■ Task ■
Can you rewrite the entries below, changing every "phylum" to "division" and leaving everything else as it is?

■ Task material ■
-- Start --
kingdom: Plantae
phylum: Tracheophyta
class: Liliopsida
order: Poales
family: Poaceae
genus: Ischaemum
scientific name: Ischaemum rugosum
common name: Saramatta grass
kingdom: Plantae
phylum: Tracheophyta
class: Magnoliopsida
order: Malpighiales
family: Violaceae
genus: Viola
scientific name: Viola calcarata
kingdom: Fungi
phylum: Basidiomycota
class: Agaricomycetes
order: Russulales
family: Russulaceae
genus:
-- End --
■ Solution below ■
kingdom: Plantae
division: Tracheophyta
class: Liliopsida
order: Poales
family: Poaceae
genus: Ischaemum
scientific name: Ischaemum rugosum
common name: Saramatta grass
kingdom: Plantae
division: Tracheophyta
class: Magnoliopsida
order: Malpighiales
family: Violaceae
genus: Viola
scientific name: Viola calcarata
kingdom: Fungi
division: Basidiomycota
class: Agaricomycetes
order: Russulales
family: Russulaceae
genus:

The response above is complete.